Folha de S. Paulo


CRÍTICA

Panfletário e acrítico, 'Que Horas Ela Volta?' é caricatura mediana do país

Em "Que Horas Ela Volta?", de Anna Muylaert, Val (Regina Casé) é uma empregada doméstica que "dorme no serviço". No caso, uma mansão do Morumbi (e se é mansão, segundo a obviedade que permeia o filme, tem de ser no Morumbi).

Seu cotidiano muda quando recebe a filha Jéssica (Camila Márdila), vinda de Pernambuco para prestar vestibular. Jéssica vai provocar um rebuliço porque não se comporta de acordo com regras sociais impostas de cima para baixo. Ela chega até a tomar o sorvete de Fabinho, o filho mimado dos patrões.

O filme tem seu maior trunfo no naturalismo habilmente alcançado em algumas passagens. Sobretudo nas conversas entre Val e Jéssica ou entre Val e outras empregadas.

Daí a merecer essa quase unanimidade por aqui, além dos elogios rasgados alhures, tem uma grande distância.

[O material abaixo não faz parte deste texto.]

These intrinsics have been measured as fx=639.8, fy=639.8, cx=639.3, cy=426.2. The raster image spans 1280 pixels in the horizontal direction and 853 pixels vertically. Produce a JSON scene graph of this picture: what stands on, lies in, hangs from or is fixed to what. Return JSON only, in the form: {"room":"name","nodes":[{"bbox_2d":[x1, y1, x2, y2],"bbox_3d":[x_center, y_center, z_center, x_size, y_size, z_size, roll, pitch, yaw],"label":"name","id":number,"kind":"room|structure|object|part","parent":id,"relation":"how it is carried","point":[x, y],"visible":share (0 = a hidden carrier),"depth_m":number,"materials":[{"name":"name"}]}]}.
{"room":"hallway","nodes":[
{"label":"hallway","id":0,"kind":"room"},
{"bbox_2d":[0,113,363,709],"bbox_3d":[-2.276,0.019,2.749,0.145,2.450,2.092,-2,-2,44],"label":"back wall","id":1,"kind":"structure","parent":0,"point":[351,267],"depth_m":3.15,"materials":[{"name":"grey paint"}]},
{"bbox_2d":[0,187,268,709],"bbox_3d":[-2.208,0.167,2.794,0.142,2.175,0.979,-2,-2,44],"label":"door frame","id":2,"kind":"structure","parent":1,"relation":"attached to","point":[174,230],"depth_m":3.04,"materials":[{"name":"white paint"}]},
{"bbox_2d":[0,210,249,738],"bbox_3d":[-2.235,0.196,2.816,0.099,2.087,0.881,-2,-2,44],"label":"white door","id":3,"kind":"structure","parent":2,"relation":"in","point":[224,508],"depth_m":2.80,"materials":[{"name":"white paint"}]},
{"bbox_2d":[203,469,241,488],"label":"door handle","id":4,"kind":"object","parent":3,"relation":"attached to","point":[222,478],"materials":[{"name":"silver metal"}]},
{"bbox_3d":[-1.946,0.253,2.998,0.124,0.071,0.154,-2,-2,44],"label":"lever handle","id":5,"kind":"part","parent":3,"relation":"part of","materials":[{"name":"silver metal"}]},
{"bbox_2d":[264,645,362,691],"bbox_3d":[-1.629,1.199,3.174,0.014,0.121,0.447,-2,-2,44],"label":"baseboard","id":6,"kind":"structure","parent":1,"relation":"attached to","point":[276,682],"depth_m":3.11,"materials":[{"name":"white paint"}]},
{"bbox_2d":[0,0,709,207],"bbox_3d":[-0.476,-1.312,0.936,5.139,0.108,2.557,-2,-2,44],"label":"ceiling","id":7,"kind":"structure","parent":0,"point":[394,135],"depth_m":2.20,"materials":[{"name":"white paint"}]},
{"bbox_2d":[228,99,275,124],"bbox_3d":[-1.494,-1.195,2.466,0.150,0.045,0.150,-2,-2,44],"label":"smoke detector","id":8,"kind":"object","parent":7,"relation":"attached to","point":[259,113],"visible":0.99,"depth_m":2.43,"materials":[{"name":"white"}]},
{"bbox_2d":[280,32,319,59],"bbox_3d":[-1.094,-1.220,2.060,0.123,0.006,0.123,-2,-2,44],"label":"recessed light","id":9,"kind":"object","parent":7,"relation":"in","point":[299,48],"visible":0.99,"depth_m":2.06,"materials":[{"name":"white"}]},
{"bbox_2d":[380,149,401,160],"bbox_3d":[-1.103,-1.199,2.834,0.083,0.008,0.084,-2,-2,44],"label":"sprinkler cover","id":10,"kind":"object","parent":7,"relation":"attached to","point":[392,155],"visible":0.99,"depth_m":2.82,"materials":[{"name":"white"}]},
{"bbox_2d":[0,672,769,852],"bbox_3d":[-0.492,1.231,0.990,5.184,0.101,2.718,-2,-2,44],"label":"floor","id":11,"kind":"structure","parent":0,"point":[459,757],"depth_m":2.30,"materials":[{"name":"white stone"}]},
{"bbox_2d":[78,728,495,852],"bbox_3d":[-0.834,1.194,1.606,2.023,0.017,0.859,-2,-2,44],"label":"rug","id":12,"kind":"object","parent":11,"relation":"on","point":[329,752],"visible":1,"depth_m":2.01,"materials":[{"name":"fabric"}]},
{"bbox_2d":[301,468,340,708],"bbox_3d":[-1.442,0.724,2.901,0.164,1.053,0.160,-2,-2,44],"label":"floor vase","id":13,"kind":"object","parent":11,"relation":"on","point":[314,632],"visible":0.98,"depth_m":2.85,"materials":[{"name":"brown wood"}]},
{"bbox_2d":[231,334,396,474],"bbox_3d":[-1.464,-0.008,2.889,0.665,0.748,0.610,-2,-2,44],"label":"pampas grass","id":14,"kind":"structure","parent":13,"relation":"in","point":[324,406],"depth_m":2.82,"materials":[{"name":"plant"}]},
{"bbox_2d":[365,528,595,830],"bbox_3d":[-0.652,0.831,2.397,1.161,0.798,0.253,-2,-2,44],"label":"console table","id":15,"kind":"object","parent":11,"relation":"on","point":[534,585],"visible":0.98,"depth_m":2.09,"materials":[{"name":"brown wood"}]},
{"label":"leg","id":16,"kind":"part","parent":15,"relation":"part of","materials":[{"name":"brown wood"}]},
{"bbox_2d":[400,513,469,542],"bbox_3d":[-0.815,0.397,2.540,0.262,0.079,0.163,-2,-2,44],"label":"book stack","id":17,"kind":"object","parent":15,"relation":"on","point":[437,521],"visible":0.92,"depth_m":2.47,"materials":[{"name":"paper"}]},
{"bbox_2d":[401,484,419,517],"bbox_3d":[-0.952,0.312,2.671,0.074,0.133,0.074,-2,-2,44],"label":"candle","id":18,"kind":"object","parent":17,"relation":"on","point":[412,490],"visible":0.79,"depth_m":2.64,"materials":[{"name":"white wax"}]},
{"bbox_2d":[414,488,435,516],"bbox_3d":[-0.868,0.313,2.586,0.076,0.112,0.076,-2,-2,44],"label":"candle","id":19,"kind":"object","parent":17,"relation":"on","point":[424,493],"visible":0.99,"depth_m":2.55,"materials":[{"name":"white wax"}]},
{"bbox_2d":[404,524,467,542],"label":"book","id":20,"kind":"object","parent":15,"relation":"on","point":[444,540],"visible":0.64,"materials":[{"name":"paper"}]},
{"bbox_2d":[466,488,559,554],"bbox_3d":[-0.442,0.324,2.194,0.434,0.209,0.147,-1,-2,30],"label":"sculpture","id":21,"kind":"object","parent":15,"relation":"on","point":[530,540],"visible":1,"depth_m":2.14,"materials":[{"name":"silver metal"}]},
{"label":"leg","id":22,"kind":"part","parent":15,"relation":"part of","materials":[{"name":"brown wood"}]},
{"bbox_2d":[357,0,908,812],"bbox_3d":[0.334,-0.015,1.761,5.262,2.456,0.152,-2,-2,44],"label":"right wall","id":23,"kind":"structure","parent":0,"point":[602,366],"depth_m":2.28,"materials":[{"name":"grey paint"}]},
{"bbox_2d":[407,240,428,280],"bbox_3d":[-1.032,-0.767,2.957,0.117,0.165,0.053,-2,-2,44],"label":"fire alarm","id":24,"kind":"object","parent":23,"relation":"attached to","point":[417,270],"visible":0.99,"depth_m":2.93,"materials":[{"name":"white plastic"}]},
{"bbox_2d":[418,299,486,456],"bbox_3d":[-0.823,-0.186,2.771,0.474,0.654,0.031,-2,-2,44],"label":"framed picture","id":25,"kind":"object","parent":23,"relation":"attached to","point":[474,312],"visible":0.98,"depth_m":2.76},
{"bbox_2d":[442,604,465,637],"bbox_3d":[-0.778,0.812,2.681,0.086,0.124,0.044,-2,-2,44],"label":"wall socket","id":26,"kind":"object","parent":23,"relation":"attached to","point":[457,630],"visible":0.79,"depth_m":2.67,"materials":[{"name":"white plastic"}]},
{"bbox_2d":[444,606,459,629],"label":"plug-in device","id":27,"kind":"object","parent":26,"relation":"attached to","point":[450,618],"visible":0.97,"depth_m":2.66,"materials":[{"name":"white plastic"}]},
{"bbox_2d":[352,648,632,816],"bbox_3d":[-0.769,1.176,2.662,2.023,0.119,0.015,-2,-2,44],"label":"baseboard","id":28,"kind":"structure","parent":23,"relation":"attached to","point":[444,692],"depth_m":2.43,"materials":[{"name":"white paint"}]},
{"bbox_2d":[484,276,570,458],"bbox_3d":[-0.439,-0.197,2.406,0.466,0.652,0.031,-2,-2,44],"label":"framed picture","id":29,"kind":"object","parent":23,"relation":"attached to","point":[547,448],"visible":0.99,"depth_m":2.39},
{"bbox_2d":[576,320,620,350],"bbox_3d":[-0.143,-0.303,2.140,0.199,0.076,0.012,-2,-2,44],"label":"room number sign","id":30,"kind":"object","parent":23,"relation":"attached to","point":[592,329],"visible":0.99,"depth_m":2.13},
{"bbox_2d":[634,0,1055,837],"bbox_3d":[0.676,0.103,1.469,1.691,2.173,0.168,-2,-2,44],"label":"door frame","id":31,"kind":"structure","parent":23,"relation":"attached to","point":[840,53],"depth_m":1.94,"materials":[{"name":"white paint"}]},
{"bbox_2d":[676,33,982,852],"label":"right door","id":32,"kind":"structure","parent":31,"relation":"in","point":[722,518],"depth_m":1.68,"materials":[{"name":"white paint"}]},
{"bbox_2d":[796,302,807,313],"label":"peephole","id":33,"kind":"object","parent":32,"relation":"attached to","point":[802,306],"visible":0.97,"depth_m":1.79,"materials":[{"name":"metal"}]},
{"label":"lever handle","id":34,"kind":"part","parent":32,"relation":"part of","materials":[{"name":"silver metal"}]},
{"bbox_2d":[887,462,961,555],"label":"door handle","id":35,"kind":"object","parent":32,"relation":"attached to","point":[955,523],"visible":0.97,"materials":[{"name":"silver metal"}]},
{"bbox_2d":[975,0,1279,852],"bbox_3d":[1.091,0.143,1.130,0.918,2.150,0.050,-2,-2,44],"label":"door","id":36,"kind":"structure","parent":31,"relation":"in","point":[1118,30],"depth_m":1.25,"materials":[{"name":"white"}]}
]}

Oscar Wilde dizia que para ser artista de verdade é necessário ter espírito crítico. Pois é justamente isso que está ausente no filme de Muylaert.

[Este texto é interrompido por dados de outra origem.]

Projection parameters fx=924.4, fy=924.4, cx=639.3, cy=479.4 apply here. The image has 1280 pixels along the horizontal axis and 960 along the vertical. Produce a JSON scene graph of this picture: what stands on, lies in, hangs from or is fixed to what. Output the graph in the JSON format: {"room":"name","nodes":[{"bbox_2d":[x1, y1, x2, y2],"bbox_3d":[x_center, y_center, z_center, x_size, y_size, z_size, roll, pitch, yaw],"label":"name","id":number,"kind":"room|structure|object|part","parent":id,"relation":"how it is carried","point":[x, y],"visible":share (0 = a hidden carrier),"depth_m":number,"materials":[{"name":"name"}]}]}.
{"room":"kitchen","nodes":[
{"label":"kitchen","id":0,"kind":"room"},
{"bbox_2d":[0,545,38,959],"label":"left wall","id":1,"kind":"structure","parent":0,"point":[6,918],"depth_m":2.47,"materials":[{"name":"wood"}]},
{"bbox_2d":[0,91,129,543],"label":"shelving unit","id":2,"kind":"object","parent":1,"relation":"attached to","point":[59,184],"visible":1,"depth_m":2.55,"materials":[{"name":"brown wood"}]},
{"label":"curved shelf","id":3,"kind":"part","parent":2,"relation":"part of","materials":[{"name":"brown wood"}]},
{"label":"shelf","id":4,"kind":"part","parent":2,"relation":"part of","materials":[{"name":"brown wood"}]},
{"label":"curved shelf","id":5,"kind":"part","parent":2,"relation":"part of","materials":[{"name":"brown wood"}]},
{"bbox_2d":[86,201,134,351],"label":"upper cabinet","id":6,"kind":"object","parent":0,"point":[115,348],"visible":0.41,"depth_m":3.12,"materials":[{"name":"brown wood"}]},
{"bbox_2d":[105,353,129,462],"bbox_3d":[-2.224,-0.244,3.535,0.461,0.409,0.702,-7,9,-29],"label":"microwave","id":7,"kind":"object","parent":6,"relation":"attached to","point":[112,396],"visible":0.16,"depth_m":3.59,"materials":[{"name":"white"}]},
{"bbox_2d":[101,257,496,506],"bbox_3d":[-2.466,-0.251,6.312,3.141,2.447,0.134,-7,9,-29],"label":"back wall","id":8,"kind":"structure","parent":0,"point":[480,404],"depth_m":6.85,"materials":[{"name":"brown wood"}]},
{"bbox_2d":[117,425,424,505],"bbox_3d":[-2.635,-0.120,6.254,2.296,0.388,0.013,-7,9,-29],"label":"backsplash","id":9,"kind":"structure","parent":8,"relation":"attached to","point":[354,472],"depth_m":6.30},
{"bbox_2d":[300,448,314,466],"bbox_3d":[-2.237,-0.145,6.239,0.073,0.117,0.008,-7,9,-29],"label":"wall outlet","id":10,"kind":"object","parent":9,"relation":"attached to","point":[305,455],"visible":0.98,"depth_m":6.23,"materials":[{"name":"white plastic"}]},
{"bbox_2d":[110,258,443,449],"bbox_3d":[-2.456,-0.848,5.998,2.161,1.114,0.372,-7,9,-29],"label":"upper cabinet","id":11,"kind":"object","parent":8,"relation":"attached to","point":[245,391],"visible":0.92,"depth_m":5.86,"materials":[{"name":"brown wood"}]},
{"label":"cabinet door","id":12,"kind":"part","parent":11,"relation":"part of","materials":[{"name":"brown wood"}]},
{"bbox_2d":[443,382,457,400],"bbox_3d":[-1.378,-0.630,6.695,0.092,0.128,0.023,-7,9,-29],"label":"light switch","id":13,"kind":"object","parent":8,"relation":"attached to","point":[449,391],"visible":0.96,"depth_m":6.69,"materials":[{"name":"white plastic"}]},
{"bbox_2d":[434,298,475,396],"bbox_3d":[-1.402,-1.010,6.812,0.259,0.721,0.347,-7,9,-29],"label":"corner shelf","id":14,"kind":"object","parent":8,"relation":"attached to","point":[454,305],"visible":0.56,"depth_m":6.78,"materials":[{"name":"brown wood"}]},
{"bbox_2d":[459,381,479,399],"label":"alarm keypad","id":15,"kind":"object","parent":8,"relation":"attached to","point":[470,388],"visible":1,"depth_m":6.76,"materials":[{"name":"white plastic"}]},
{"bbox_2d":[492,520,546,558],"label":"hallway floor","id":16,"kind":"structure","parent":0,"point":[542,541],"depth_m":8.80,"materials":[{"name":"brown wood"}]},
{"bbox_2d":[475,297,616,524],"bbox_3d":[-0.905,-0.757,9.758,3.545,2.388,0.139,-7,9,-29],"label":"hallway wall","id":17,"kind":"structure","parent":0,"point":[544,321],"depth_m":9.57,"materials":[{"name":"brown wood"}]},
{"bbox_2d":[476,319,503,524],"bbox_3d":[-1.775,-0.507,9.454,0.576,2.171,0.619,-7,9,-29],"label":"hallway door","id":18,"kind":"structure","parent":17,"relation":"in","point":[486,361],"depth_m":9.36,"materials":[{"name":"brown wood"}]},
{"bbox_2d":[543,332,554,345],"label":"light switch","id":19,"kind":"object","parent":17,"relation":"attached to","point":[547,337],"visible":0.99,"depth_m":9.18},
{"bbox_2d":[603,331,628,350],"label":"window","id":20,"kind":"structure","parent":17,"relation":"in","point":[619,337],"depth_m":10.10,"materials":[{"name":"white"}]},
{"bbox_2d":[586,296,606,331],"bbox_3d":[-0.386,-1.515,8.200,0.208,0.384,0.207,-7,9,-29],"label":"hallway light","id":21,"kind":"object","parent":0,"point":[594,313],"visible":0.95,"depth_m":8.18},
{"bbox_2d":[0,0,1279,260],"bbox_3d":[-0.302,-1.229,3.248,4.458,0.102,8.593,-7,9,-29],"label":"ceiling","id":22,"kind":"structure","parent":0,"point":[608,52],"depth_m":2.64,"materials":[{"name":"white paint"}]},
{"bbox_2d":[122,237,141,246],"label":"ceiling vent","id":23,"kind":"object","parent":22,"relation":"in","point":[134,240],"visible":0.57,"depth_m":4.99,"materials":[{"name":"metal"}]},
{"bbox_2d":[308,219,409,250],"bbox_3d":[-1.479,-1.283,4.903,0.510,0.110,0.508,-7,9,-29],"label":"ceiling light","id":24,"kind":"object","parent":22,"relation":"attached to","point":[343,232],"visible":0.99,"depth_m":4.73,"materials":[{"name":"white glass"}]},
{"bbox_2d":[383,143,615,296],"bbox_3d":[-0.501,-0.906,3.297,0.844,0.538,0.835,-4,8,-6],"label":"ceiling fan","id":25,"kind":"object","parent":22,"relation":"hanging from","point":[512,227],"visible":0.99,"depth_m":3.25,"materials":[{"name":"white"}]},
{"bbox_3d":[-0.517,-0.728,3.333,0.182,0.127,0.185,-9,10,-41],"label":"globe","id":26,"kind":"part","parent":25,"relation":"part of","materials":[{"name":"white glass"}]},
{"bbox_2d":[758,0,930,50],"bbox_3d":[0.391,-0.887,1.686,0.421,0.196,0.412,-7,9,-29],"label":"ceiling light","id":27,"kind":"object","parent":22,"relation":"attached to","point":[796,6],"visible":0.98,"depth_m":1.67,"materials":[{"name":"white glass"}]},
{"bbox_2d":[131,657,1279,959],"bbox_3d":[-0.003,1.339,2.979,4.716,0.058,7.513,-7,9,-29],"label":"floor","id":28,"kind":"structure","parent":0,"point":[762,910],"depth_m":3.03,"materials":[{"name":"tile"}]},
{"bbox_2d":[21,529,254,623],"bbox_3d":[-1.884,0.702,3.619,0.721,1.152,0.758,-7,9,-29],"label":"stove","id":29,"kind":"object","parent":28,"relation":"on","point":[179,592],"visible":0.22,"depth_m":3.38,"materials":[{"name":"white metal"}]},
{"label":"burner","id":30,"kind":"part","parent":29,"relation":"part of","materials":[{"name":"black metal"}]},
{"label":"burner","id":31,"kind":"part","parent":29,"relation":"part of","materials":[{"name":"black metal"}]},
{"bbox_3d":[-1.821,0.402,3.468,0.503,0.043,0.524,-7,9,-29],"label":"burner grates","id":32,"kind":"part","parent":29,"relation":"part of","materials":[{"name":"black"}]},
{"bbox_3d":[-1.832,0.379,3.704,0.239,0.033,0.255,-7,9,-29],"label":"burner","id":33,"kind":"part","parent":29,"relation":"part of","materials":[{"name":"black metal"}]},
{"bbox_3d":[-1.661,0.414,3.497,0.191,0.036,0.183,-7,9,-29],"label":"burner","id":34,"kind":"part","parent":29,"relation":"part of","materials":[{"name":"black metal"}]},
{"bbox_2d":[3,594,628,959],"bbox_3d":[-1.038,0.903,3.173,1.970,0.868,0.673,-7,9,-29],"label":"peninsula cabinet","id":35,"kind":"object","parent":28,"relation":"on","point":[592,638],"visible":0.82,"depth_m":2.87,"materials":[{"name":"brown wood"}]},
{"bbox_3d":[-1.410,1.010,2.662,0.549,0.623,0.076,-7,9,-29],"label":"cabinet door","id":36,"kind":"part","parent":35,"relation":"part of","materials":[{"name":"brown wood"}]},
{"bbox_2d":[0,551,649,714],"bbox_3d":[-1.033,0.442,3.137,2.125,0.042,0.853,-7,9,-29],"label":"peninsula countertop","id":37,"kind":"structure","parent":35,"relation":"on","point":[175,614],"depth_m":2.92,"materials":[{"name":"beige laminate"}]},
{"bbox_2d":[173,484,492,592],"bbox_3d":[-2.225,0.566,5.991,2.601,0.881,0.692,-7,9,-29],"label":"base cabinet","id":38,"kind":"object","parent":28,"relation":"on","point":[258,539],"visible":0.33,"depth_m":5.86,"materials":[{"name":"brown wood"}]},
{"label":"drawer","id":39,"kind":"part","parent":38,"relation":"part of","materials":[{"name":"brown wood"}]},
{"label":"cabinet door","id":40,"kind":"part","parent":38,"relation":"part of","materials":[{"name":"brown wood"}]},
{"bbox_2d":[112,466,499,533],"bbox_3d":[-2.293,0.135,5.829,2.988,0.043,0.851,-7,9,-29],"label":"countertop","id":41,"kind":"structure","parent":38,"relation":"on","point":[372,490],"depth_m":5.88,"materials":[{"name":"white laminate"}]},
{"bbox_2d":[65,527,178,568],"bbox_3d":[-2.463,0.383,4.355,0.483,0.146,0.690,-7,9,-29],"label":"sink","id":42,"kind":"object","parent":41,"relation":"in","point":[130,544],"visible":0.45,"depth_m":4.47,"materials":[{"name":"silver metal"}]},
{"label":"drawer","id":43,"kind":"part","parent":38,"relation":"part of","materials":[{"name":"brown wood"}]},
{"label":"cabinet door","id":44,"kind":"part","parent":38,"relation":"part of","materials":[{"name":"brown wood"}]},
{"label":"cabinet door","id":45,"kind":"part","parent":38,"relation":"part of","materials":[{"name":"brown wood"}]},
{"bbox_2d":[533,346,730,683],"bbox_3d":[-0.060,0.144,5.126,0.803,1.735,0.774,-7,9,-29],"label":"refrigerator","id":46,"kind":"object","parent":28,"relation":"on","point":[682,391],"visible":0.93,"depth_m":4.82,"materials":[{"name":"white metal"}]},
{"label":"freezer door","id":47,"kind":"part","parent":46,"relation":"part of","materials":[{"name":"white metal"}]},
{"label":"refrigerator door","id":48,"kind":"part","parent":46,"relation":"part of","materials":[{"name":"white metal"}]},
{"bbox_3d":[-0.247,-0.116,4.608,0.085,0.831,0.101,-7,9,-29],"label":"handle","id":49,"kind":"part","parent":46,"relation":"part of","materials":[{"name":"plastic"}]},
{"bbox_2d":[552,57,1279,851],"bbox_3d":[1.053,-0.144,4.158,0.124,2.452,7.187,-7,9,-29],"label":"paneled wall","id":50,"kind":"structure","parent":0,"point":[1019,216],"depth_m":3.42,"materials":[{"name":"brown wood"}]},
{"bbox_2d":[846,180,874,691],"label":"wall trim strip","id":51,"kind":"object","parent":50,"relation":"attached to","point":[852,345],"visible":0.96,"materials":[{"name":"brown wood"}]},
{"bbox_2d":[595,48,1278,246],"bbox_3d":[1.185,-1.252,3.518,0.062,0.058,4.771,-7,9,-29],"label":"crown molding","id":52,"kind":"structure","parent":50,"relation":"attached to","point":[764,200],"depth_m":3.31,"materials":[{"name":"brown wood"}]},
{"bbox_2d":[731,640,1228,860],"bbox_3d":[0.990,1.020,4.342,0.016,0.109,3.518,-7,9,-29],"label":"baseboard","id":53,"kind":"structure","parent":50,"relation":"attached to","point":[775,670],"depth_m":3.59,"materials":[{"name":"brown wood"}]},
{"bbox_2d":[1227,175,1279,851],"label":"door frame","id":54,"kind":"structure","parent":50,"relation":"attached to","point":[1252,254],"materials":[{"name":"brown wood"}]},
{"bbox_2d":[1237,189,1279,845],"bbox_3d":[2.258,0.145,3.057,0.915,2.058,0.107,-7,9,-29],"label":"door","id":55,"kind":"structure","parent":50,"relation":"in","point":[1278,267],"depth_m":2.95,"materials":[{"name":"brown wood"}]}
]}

As atrizes estão bem, mas interpretam personagens que não passam de peças de propaganda governista: Jéssica representa o Brasil atual, Val (e todos os outros personagens), o Brasil antes de Lula.

Em dado momento, a patroa diz algo como "nossa, o país mudou mesmo", reagindo à notícia de que Jéssica prestará vestibular para a USP. É frase de panfleto político.

Alguns planos situam o filme na esfera do grotesco. Vemos o espanto dos que ainda não se acostumaram com quem rompe barreiras sociais.

E por que em dois momentos importantes com Camila Márdila só a vemos de perfil?

São falhas gritantes, entre outras, que prejudicam a dramaturgia e fazem com que o filme seja só uma caricatura mediana de um país caricatural por excelência.